• [Action item] Please output exactly the part of the records below that opens with the line containing "focal_35mm: 24" and closes with the line containing "f_number: 1.8", both lines included, and nothing else.

• [Data for this task]
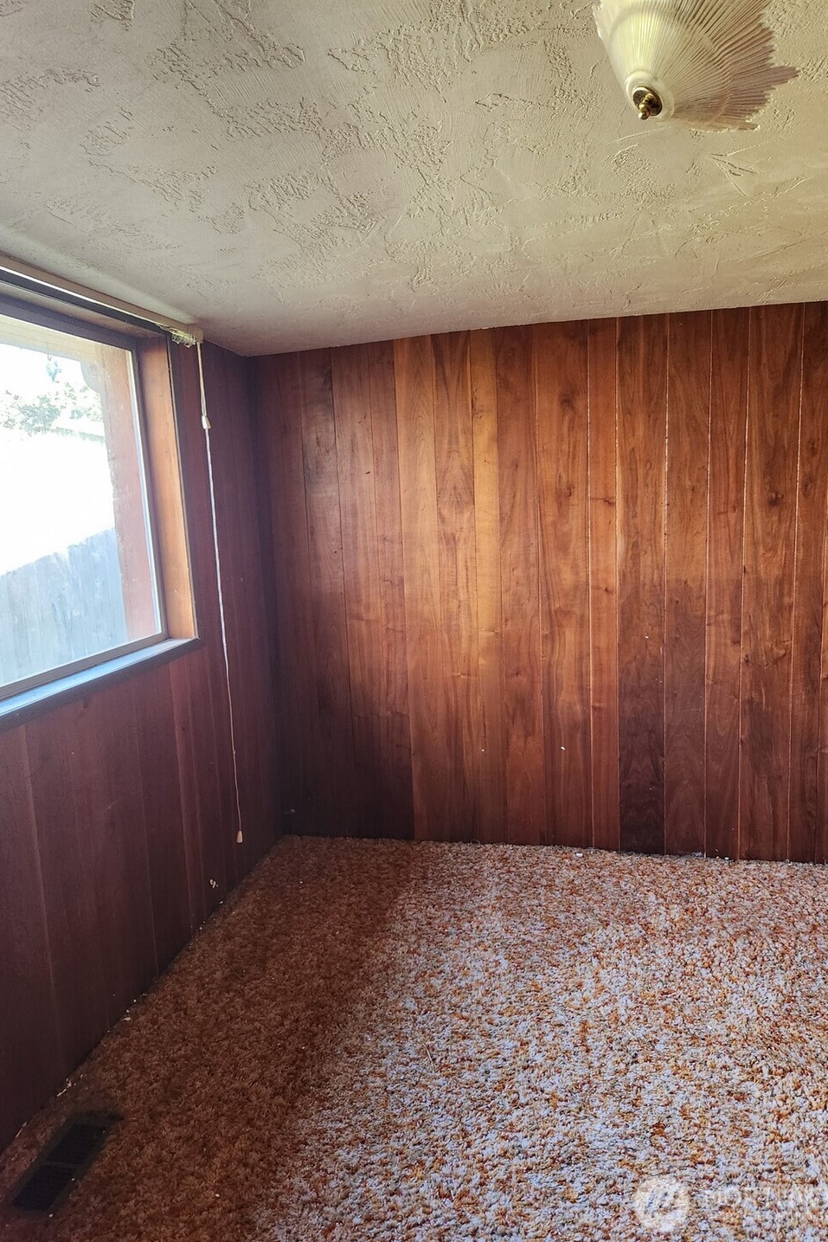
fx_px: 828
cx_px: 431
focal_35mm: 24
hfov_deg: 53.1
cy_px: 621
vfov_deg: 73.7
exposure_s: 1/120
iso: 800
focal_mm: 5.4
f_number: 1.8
==
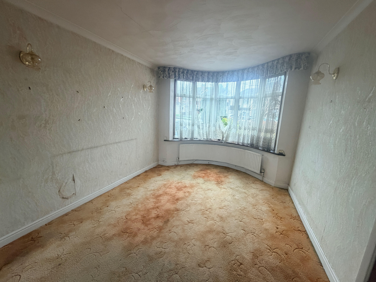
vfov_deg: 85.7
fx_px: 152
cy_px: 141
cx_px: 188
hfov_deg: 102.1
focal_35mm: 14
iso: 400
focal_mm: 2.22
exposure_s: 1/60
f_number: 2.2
==
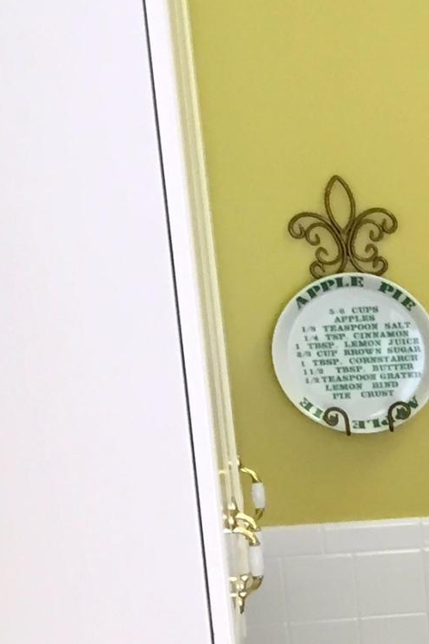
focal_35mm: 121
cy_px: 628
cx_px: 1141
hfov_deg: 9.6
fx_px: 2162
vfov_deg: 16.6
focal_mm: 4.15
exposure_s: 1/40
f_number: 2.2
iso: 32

• [Reply]
focal_35mm: 24
hfov_deg: 53.1
cy_px: 621
vfov_deg: 73.7
exposure_s: 1/120
iso: 800
focal_mm: 5.4
f_number: 1.8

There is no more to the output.